• _Work to complete_
Lines of the listing below that contain the string "center" are to be returned.

• _Data provided_
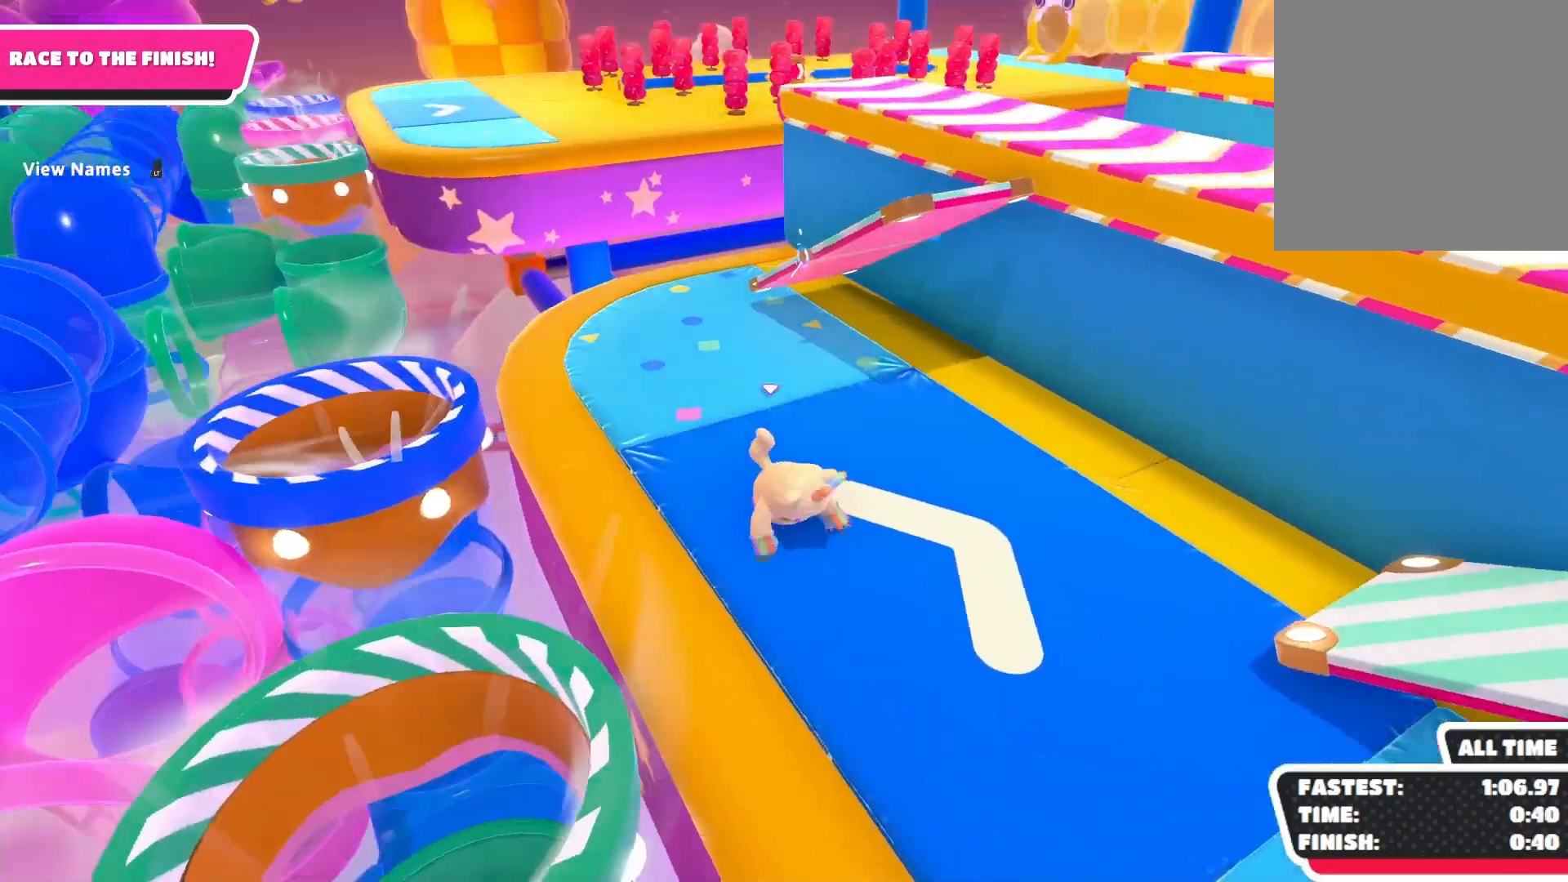
{"buttons": [], "left_stick": "center", "right_stick": "center", "events": [[133, "right_stick", "right"], [267, "right_stick", "center"]]}
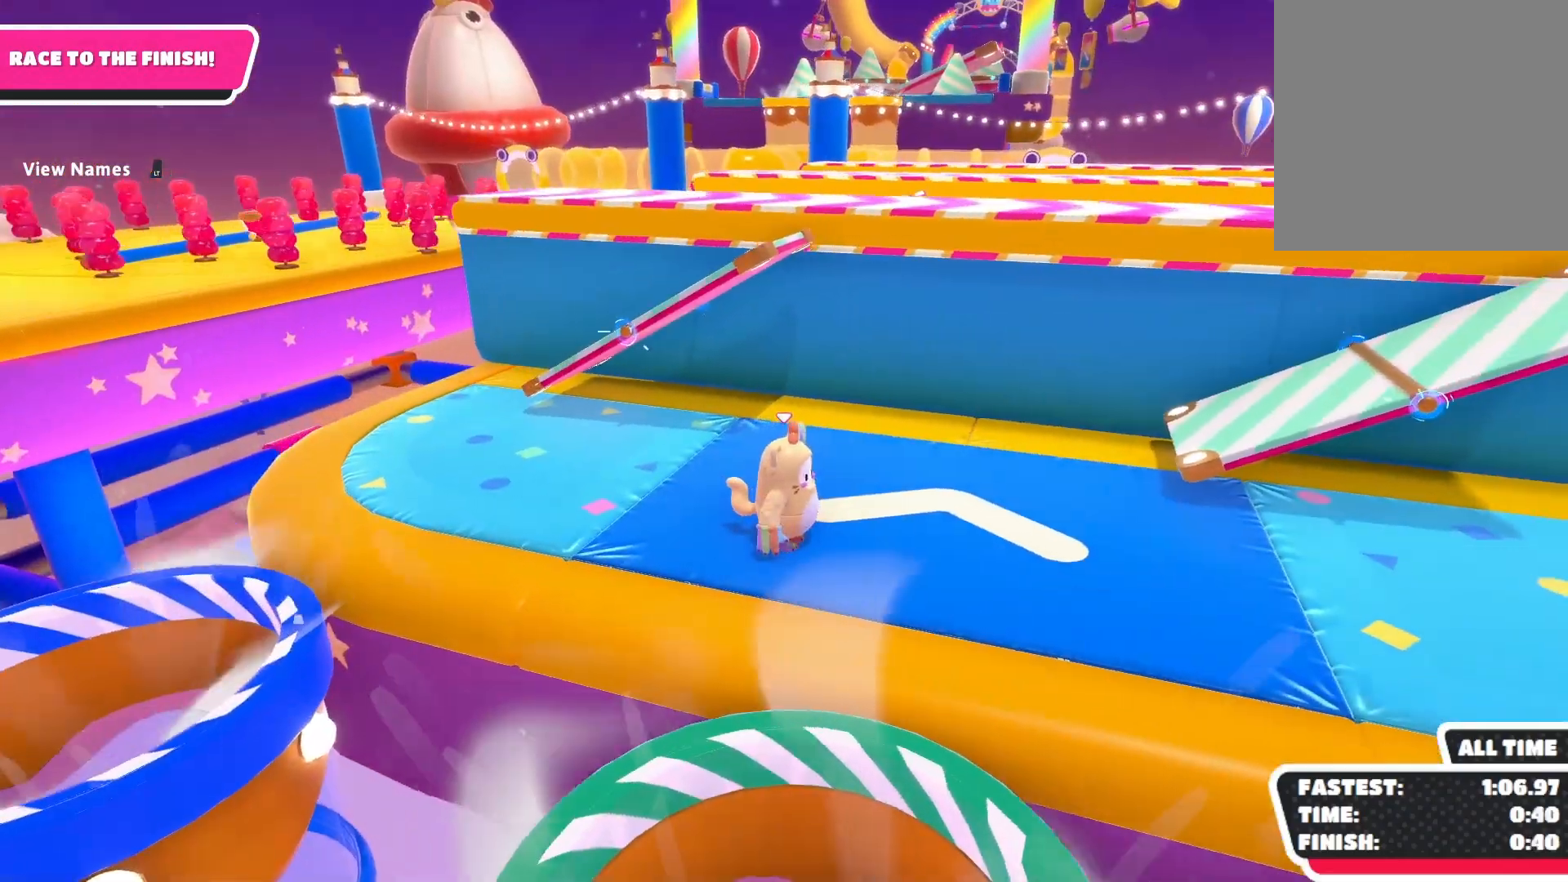
{"buttons": [], "left_stick": "center", "right_stick": "center", "events": []}
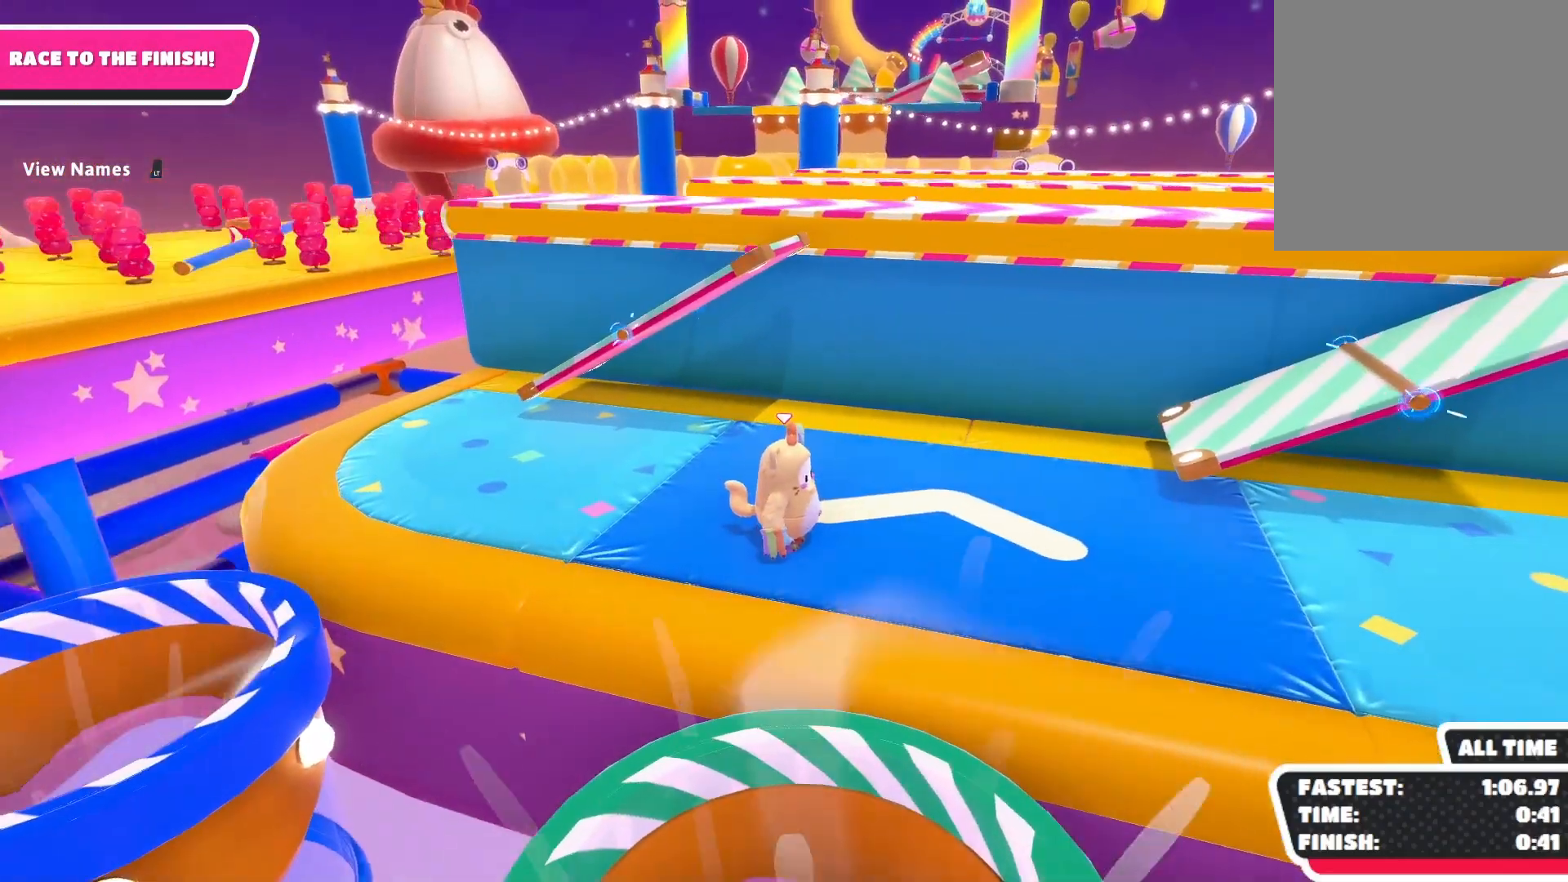
{"buttons": [], "left_stick": "left", "right_stick": "down", "events": [[33, "right_stick", "down"], [67, "left_stick", "down-left"], [233, "left_stick", "left"]]}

• _Response for this exercise_
{"buttons": [], "left_stick": "center", "right_stick": "center", "events": [[133, "right_stick", "right"], [267, "right_stick", "center"]]}
{"buttons": [], "left_stick": "center", "right_stick": "center", "events": []}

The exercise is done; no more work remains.